▶ **DIRECTIONS**
Copy out all lines of the material below in which "pixel" occurs.

▶ **RECORDS SUPPLIED**
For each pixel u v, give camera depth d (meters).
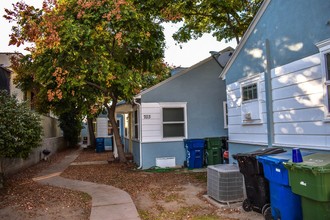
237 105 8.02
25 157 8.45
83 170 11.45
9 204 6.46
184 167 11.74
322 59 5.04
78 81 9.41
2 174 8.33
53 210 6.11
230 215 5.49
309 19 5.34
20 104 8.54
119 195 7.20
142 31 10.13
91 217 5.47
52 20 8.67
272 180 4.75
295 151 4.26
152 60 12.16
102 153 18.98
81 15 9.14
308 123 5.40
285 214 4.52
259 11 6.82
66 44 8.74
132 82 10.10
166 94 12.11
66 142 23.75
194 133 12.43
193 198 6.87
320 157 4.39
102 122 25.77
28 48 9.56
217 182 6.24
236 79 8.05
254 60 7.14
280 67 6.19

...

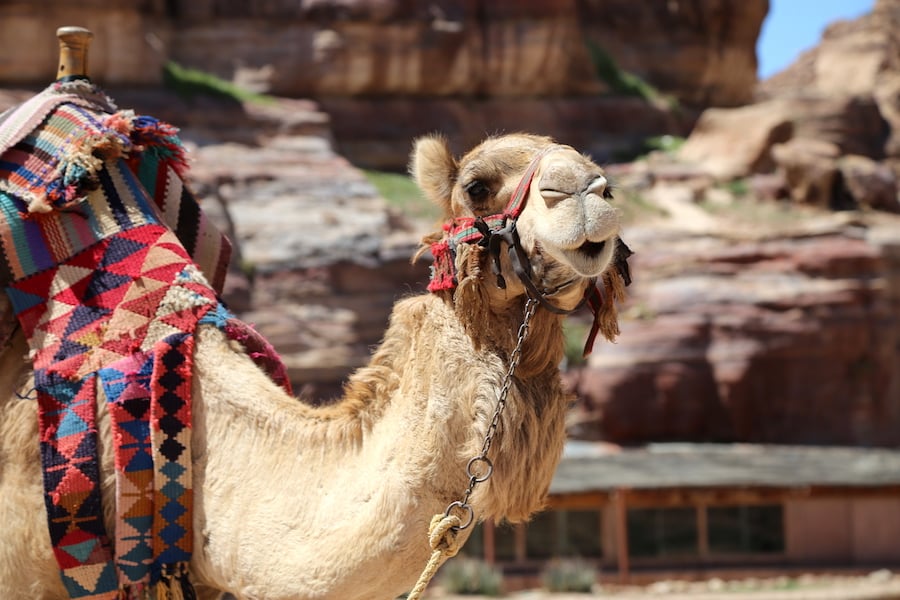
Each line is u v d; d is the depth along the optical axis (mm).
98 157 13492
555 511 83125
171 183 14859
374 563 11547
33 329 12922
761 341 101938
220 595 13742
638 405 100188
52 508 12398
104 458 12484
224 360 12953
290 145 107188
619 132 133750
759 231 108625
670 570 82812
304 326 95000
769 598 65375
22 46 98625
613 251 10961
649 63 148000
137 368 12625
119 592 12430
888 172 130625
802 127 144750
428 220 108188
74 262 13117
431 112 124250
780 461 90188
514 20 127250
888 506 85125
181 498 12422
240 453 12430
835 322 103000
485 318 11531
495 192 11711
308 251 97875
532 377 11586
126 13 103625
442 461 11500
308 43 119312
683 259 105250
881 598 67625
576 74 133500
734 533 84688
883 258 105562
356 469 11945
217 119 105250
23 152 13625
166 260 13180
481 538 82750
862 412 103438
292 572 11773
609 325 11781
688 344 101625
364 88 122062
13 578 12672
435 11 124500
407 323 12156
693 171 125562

==

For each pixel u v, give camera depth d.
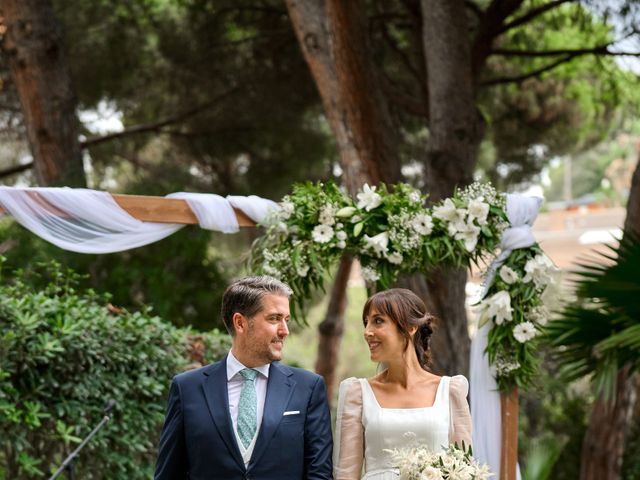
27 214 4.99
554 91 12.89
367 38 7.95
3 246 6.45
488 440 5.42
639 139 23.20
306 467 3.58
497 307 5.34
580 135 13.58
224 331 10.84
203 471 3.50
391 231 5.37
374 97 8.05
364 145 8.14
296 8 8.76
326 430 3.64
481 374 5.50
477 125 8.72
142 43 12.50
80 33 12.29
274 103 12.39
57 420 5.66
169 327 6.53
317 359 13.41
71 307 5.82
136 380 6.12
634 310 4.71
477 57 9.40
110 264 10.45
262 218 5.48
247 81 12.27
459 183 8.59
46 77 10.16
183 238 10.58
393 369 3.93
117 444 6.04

▶ **RESULT OF THIS EXERCISE**
For each pixel u v, give camera depth d (meters).
For each pixel u v, give camera depth d.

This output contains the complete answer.